Эти персонажи не имеют пространственно-временного контекста, они приходят и уходят, как Соломон в «Скупом рыцаре», который действует, не совершая никаких действий. Это особенно характерно для изготовителей сомнительных зелий и ядов. Поэтому и Глоцера, и сутулинского гостя можно условно отнести к отравителям, ибо их деятельность действительно приводит к летальным исходам (вспомним еще «Маленького человека» Ф. Сологуба или лекарство для Л. И. Брежнева, превратившее его в живой труп, в «Палисандрии» Саши Соколова). Нетривиальные реализации аптечного дискурса зачастую ярче обозначают топики темы.

Частной вариацией темы отравителей и губителей является парфюмерный сюжет. Напомню, что специфический запах — одна из черт аптеки. Мифологически запах является одним из медиаторов потустороннего мира. Кроме того, бродячие аптекари большей частью служили цирюльниками. Эта тема осмыслена В. Ф. Одоевским в его «Сказке о том, как опасно ходить девушкам толпой по Невскому проспекту», где парфюмер, злой француз, превращает зазевавшуюся девушку в набор препаратов, а само заведение описывается Одоевским как типичная аптека. (П. Зюскинд в романе «Парфюмер» справедливо возвел инфернальность своего персонажа в предельную степень.)

Впрочем, не стоит забывать и о тех, кто нуждается в услугах аптекарей, — это тоже довольно интересный литературный тип, вроде барона Мюнхгаузена (и у Кржижановского и у Горина) или загадочного «бесноватого» в стихотворении Одарченко «В аптеке продается вата…».

 

5

Метаязык и аптечка. ру

Метаязыковые потенции аптечного текста четко зафиксированы в номинации «„фармацевт“ как разновидность „лишнего человека“», человека из другой среды — в литературном быте «Бродячей собаки».

Однако и А. Эфрос в своей статье «Фаворский» разразился бурными эскападами против критики, которая была подвергнута уничижающему сравнению с аптечным дискурсом, символизирующим лжемудрие и заплетающийся птичий язык.

Один из сайтов, представляющих тексты современной русской литературы, называется «Аптечка. ру» и находится по соответствующему адресу (www.aptechka.agava.ru). Аптека оказывается интерпретирующей инстанцией куда большего масштаба, чем предполагал Вогюэ.

Та же тенденция обнаруживается и в проекте «медгерменевтов» (Инспекция Медицинская герменевтика).
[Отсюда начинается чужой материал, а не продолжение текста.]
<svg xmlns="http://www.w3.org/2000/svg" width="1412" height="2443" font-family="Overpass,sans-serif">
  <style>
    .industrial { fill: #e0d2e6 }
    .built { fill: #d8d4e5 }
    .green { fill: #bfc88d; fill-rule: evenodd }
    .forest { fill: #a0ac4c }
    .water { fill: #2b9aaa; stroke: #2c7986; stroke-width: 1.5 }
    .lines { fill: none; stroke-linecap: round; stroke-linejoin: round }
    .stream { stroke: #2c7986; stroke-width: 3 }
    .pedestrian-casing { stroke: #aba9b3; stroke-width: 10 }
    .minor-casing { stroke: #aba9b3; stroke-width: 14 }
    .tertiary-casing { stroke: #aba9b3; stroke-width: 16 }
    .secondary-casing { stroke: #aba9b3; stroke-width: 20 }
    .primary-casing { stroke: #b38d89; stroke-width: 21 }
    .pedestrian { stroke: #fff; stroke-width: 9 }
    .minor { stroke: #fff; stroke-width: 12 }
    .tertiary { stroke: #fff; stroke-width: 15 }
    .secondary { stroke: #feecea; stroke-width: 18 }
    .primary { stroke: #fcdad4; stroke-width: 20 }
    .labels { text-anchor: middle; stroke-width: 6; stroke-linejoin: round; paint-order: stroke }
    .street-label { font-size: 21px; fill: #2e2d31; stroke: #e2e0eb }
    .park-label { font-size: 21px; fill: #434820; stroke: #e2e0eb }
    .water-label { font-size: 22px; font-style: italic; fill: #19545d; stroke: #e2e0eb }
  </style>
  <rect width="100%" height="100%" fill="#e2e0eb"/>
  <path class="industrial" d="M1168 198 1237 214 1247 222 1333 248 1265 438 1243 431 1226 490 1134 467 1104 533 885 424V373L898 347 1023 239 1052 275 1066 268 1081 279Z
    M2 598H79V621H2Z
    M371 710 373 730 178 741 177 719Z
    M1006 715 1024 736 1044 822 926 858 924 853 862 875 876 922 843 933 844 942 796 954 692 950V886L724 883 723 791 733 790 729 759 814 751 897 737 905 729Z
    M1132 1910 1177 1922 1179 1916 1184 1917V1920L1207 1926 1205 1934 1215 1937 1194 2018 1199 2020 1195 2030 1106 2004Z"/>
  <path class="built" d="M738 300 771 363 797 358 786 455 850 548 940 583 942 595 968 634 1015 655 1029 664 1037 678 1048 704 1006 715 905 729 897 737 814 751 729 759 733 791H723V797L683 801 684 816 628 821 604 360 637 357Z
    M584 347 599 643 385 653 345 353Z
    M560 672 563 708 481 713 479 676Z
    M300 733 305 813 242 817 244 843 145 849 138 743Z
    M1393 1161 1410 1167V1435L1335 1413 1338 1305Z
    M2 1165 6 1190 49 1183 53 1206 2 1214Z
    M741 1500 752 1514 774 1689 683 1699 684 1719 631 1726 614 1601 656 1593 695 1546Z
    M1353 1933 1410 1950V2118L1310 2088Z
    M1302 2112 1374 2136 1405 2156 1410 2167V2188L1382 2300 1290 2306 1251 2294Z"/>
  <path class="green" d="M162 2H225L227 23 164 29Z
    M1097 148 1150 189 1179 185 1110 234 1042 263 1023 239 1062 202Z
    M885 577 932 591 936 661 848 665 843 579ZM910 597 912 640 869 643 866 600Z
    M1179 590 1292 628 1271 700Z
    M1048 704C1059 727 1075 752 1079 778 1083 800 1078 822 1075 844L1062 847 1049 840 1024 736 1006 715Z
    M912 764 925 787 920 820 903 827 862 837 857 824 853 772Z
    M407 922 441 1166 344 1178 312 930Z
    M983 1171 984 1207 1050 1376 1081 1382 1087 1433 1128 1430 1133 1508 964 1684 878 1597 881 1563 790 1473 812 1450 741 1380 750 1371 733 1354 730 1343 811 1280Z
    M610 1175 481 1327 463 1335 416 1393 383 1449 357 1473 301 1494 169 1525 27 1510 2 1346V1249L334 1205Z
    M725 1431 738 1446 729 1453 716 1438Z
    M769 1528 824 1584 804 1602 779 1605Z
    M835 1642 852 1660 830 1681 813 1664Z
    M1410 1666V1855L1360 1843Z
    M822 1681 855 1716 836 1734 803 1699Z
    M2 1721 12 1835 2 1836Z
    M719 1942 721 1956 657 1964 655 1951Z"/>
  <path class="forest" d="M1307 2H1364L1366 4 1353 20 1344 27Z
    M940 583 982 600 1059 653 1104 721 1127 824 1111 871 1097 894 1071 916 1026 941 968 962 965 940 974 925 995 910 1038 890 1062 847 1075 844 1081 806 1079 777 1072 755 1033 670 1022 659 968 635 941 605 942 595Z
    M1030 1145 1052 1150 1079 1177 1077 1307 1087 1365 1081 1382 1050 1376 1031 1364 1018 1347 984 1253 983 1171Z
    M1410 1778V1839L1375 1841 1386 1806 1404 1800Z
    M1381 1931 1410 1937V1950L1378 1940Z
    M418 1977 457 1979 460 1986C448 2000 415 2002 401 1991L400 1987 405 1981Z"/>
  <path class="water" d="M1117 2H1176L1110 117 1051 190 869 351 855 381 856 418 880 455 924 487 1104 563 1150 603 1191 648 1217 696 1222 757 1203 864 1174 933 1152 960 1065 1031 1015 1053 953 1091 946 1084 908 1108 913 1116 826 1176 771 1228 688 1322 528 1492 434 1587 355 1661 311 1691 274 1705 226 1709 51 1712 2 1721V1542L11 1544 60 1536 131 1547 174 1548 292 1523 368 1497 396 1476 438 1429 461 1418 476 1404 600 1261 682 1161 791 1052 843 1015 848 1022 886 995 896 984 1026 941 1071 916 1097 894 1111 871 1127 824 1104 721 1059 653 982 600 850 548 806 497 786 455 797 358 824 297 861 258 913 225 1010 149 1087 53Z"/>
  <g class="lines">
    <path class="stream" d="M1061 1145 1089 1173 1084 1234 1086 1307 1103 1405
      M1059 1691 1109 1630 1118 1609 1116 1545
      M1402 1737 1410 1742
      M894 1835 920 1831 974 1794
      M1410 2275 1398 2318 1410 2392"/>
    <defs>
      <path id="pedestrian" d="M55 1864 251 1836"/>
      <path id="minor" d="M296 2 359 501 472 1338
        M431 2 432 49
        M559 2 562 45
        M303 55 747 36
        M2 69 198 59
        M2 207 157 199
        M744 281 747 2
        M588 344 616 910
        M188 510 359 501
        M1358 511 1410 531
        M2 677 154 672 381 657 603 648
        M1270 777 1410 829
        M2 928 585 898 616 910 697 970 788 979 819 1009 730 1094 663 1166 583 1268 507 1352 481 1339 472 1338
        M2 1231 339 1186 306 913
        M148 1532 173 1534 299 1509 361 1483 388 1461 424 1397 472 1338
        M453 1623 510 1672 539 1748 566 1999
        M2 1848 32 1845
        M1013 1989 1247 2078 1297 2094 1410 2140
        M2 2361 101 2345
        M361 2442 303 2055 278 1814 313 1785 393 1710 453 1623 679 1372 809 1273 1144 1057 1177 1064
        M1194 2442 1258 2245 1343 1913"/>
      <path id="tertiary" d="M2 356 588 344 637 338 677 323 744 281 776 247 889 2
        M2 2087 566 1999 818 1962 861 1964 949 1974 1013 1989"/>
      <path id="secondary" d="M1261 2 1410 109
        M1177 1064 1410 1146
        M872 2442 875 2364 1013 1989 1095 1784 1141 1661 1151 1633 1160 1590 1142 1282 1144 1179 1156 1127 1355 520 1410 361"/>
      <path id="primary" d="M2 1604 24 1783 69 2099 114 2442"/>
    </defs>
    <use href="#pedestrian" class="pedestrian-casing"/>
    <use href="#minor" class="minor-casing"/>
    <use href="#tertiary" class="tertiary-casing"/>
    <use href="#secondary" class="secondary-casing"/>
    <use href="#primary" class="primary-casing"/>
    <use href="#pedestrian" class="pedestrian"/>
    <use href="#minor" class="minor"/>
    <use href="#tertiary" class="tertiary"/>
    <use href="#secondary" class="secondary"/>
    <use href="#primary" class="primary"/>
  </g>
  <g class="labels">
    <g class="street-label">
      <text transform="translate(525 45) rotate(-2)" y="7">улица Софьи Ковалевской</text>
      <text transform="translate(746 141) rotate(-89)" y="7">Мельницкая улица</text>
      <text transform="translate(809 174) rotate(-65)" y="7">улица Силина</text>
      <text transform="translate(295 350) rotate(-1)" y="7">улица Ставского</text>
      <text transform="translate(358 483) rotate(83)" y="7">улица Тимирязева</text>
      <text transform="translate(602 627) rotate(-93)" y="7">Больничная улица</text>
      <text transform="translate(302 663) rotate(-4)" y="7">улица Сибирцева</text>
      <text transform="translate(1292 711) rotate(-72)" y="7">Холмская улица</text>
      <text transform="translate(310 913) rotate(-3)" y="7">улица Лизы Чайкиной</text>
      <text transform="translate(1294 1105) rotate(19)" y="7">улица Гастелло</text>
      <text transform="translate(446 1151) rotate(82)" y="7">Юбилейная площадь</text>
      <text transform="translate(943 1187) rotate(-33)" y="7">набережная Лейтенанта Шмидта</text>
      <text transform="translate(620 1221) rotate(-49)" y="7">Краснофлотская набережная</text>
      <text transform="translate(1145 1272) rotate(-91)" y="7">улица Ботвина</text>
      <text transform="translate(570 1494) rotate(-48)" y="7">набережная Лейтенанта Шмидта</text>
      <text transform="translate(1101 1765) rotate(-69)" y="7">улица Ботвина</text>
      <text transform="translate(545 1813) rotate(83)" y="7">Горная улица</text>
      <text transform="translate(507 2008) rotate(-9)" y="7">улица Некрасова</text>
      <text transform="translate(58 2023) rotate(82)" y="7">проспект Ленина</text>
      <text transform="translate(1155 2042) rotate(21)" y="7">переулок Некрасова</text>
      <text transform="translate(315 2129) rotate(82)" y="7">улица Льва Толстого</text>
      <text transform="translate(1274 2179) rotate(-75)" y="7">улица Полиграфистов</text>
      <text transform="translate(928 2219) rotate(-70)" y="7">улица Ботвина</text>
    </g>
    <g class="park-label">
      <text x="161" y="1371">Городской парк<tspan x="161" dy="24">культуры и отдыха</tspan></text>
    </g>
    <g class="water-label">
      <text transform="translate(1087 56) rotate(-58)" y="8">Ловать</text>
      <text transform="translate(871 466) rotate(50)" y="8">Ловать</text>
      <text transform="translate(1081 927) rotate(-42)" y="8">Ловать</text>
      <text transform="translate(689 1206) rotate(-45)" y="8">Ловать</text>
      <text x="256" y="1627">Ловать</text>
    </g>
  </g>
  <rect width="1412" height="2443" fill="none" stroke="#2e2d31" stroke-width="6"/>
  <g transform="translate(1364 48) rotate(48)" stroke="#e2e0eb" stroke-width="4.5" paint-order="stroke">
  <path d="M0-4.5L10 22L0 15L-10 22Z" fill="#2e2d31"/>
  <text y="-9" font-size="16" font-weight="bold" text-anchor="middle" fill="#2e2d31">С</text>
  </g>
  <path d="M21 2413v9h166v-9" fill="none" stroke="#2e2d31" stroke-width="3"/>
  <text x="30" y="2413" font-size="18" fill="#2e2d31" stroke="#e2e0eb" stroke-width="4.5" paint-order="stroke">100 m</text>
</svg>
Писатель выступает здесь как медгерменевт. В числе актуальных констант современной литературы, выделяемых медгерменевтами, находится и «Аптека (удовольствие от боли)» (http://gif.ru/museum/star/4/index.html). В этом тексте, написанном П. Пепперштейном, аптечный топос утверждается как топос (перерождения русской литературы: «Итак, слова Блока „Ночь, улица, фонарь, аптека…“ оказались пророческими. Именно „аптека“ стала тем плавильным горном, тем алхимическим „гнездом Феникса“, откуда Большая Русская Литература (вроде бы уже умершая, как представлялось многим) вдруг выходит снова живой, активной и полной сил, но уже в облике мощного репликанта с полностью освеженной мышечной тканью и интересными имплантантами в спинном мозгу».

Речь идет, понятно, о жанре «психоделического романа», который Пепперштейн считает ведущим современным жанром, однако «психоделическая революция» относится к культуре в целом (на сайте в рамках «аптечных объектов медгерменевтов» представлены как раз художественные работы) и понимается как «аптечное воскресение культуры». Несмотря на англоязычное происхождение этого аптечного (читай: наркотического, галлюциногенного) сюжета, появление Аптеки в роли константы современной культуры вряд ли можно считать случайным, как и то, например, что роман И. Нолль «Аптекарша» был выпущен Б. Акуниным именно в серии «Лекарство от скуки», что незаметно сделало и этот непритязательный немецкий роман фактом русского аптечного дискурса.